Il serait le plus jeune paramotoriste d’Algérie, selon Samir Sahli, le président du club sportif aérien en parapente et paramoteur de Merdj Ouamène (Amizour), l’association organisatrice en collaboration avec la Fédération algérienne des sports aériens du stage d’initiation en parapente et de perfectionnement en paramoteur qui a lieu sur la plaine de Lota dans la station balnéaire de Souk El Tenine du 11 au 17 du mois courant.
Ils sont une vingtaine dont cinq femmes venus des wilayas de Béjaïa, Ghardaïa, Skikda, Sidi Bel Abbés et Tiaret qui se sont auto pris en charge pour leur hébergement juste pour participer à ce stage très important à leurs yeux. Selon les organisateurs, l’APC d’Amizour a mis à leur disposition un bus pour leur transport et la DJS a pris en charge les deux moniteurs étrangers venus encadrer ce stage.
Effectivement, le volet perfectionnement a été dirigé par deux moniteurs de renom : Yves H et Djilali T, venus spécialement de France pour superviser l’opération et apporter leur savoir et leur expérience aux stagiaires. « Nous remercions les deux instructeurs qui encadrent ce stage, l’APC d’Amizour, la DJS et les autorités qui nous ont apportés leur aide, notamment la Protection civile, la Gendarmerie nationale, la Douane et à leur tête le wali », dira le président du club d’Amizour, créé il y a deux années de cela, lequel encadre une quinzaine d’adhérents permanents qui s’entraînent presque chaque week-end.

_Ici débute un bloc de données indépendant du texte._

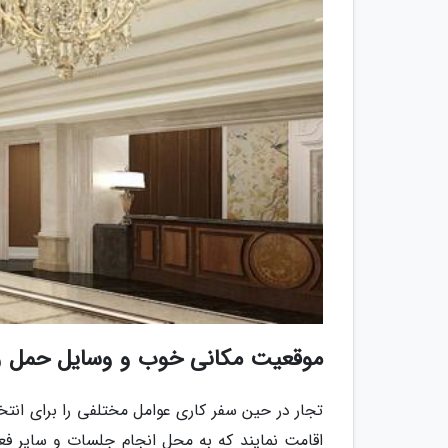
موقعیت مکانی خوب و وسایل حمل و
تجار در حین سفر کاری عوامل مختلفی را برای انت
اقامت نمایند که به محل انجام جلسات و سایر فع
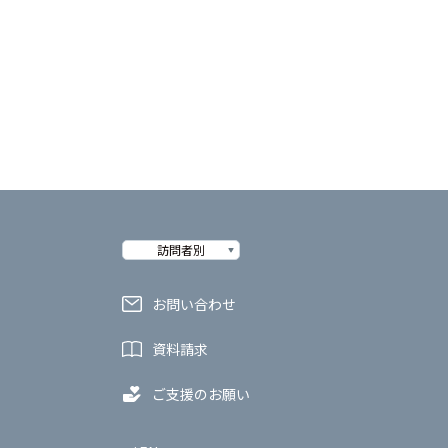
訪問者別
お問い合わせ
資料請求
ご支援のお願い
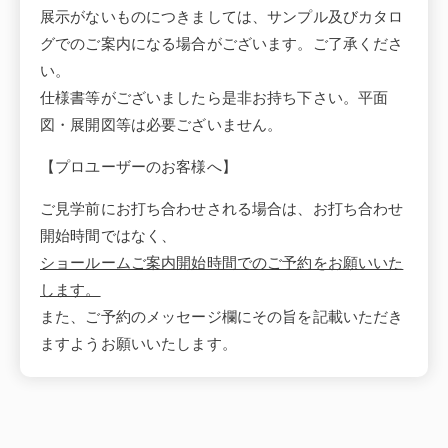
展示がないものにつきましては、サンプル及びカタロ
グでのご案内になる場合がございます。ご了承くださ
い。
仕様書等がございましたら是非お持ち下さい。平面
図・展開図等は必要ございません。
【プロユーザーのお客様へ】
ご見学前にお打ち合わせされる場合は、お打ち合わせ
開始時間ではなく、
ショールームご案内開始時間でのご予約をお願いいた
します。
また、ご予約のメッセージ欄にその旨を記載いただき
ますようお願いいたします。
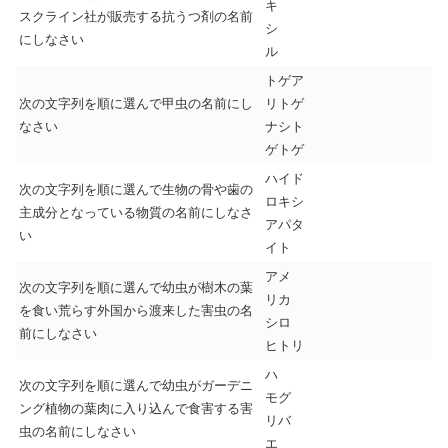
キ
スクライン社が販売する抗うつ剤の名前
シ
にしなさい
ル
トゲア
次の文字列を順に選んで甲虫の名前にし
リトゲ
なさい
ナシト
ゲトゲ
ハイド
次の文字列を順に選んで生物の骨や歯の
ロキシ
主成分となっている物質の名前にしなさ
アパタ
い
イト
アメ
次の文字列を順に選んで幼虫が樹木の葉
リカ
を食い荒らす外国から渡来した害虫の名
シロ
前にしなさい
ヒトリ
ハ
次の文字列を順に選んで幼虫がガーデニ
モグ
ング植物の葉肉に入り込んで食害する害
リバ
虫の名前にしなさい
エ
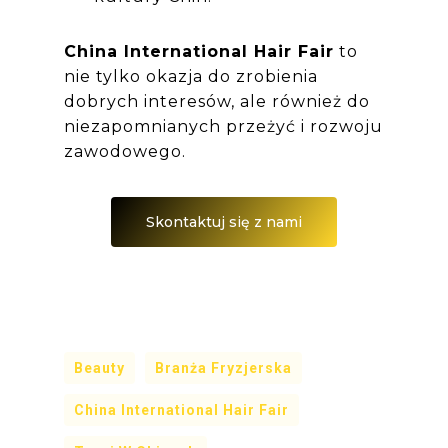
China International Hair Fair
to
nie tylko okazja do zrobienia
dobrych interesów, ale również do
niezapomnianych przeżyć i rozwoju
zawodowego.
Skontaktuj się z nami
Beauty
Branża Fryzjerska
China International Hair Fair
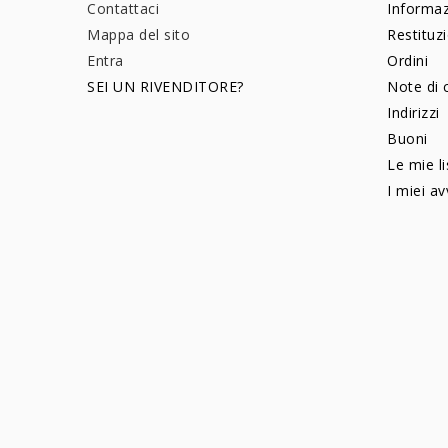
Contattaci
Informaz
Mappa del sito
Restituz
Entra
Ordini
SEI UN RIVENDITORE?
Note di 
Indirizzi
Buoni
Le mie li
I miei av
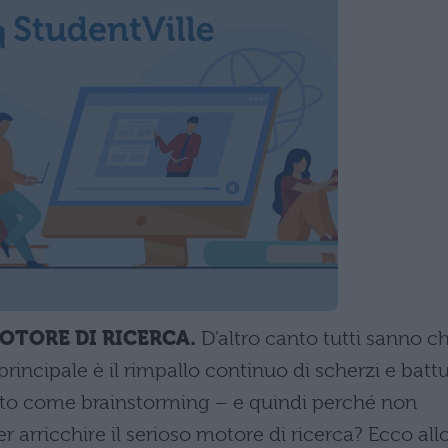
OTORE DI RICERCA.
D'altro canto tutti sanno c
tà principale è il rimpallo continuo di scherzi e batt
icato come brainstorming – e quindi perché non
r arricchire il serioso motore di ricerca? Ecco all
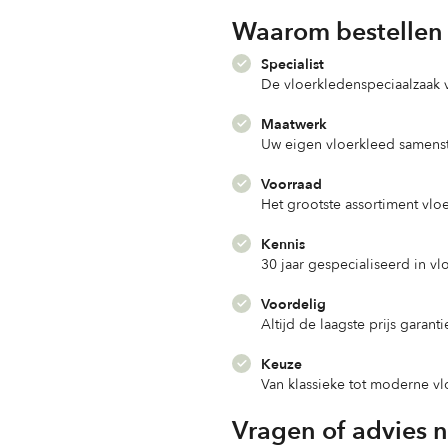
Waarom bestellen 
Specialist
De vloerkledenspeciaalzaak
Maatwerk
Uw eigen vloerkleed samenst
Voorraad
Het grootste assortiment vlo
Kennis
30 jaar gespecialiseerd in v
Voordelig
Altijd de laagste prijs garanti
Keuze
Van klassieke tot moderne v
Vragen of advies 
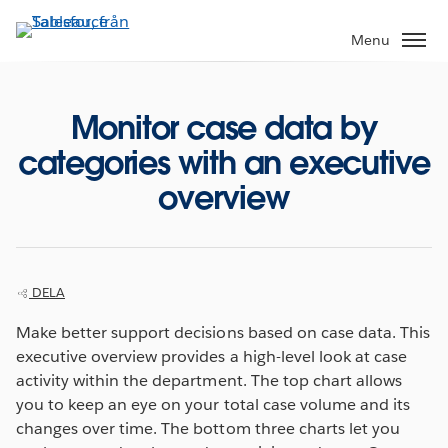
Gå
vidare
Menu
till
huvudinnehållet
Monitor case data by
categories with an executive
overview
DELA
Make better support decisions based on case data. This
executive overview provides a high-level look at case
activity within the department. The top chart allows
you to keep an eye on your total case volume and its
changes over time. The bottom three charts let you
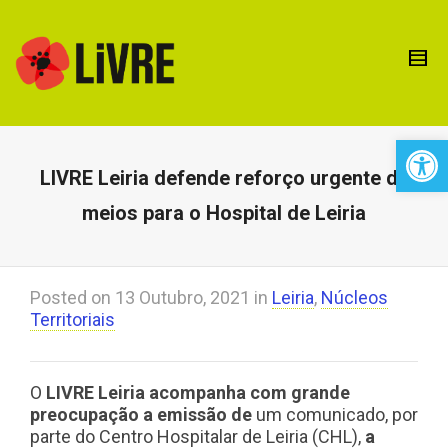
Open 
LIVRE Leiria defende reforço urgente de
meios para o Hospital de Leiria
Posted on
13 Outubro, 2021
in
Leiria
,
Núcleos
Territoriais
O
LIVRE Leiria acompanha com grande
preocupação a emissão de
um comunicado, por
parte do Centro Hospitalar de Leiria (CHL),
a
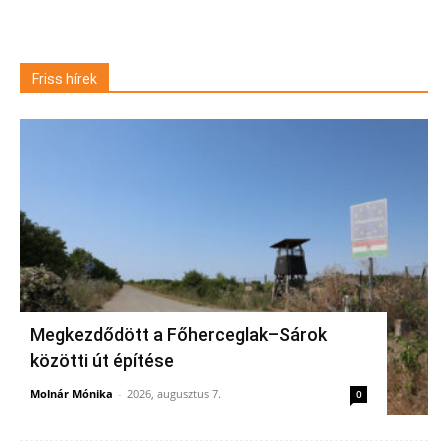
Friss hírek
Megkezdődött a Főherceglak–Sárok
közötti út építése
Molnár Mónika
-
2026, augusztus 7.
0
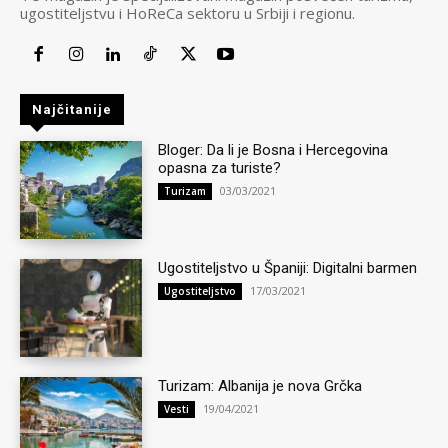
ugostiteljstvu i HoReCa sektoru u Srbiji i regionu.
Najčitanije
Bloger: Da li je Bosna i Hercegovina
opasna za turiste?
03/03/2021
Turizam
Ugostiteljstvo u Španiji: Digitalni barmen
17/03/2021
Ugostiteljstvo
Turizam: Albanija je nova Grčka
19/04/2021
Vesti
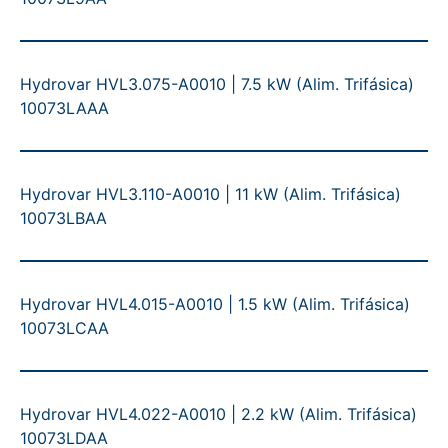
Hydrovar HVL3.075-A0010 | 7.5 kW (Alim. Trifásica)
10073LAAA
Hydrovar HVL3.110-A0010 | 11 kW (Alim. Trifásica)
10073LBAA
Hydrovar HVL4.015-A0010 | 1.5 kW (Alim. Trifásica)
10073LCAA
Hydrovar HVL4.022-A0010 | 2.2 kW (Alim. Trifásica)
10073LDAA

D’ailleurs, Yacine et Farid qui en font partie sont intervenus pour expliquer que la voile, appelée parapente, c’est-à-dire l’aile libre, est utilisée pour planer sans moteur et qu’à partir du moment où on l’accroche à un moteur propulseur de 80 ou 120 cm3, on effectue des vols et rotations sur site en prenant de l’altitude jusqu’à moins de 300 mètres pour les amateurs comme eux. Ils rajouteront que durant ce stage, les nouveaux ont été initiés aux techniques de vol et de gonflage et les anciens qui ont participé au premier stage organisé l’été passé auront en fin du présent stage une attestation de perfectionnement de deuxième degré.